The Great Divide: From Libby’s Neck to Prouts Neck
by Caroline Willauer, August 2014
In 1871, Capt. Thomas Libby died at the old Libby farm on Prouts Neck, then called Libby’s Neck, leaving the western tract of the Neck to his three children, Silas, Benaiah, and Minerva. The Libby family subdivided Prouts Neck in 1878 and soon hotels and boarding houses were built along the shores. Within a few years the Homer family purchased a significant portion of the land on Prouts Neck, including a home on the southern tip, with the intention to develop it into a popular summer destination.
Property in the central part (the meadow part) was bought by the Merrick family and much of the woods and of the land along the shore became the property of the Homers. “The Sanctuary” and the woods around it were owned by Charles and Winslow Homer.

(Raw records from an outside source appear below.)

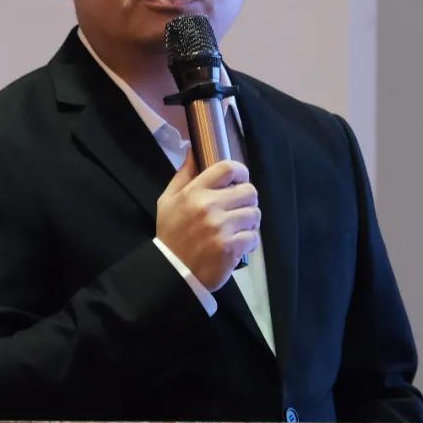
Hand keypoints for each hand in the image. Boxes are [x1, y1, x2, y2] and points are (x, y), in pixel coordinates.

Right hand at [156, 152, 260, 291]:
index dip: (240, 172)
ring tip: (238, 228)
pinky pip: (254, 237)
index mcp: (194, 192)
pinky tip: (238, 244)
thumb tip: (193, 151)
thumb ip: (183, 175)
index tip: (239, 180)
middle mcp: (209, 207)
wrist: (172, 271)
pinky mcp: (231, 248)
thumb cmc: (171, 234)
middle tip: (239, 209)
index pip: (228, 168)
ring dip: (249, 222)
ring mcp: (221, 228)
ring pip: (254, 214)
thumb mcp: (167, 201)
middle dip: (247, 200)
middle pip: (249, 191)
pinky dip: (249, 241)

Cottages Designed by John Calvin Stevens
The Homer family built several houses in the area that were designed by John Calvin Stevens as speculative property. Many of the Homers’ former homes remain today, including a home owned by Winslow Homer called Kettle Cove, which Homer paid for with a painting. Homer did not live in the home, preferring to remain at his cottage and rented it out most of the time. From Kenyon C. Bolton III’s essay “The Right Place: Winslow Homer and the Development of Prouts Neck,” from Weatherbeaten: Winslow Homer and Maine. New Haven: Yale University Press, 2012.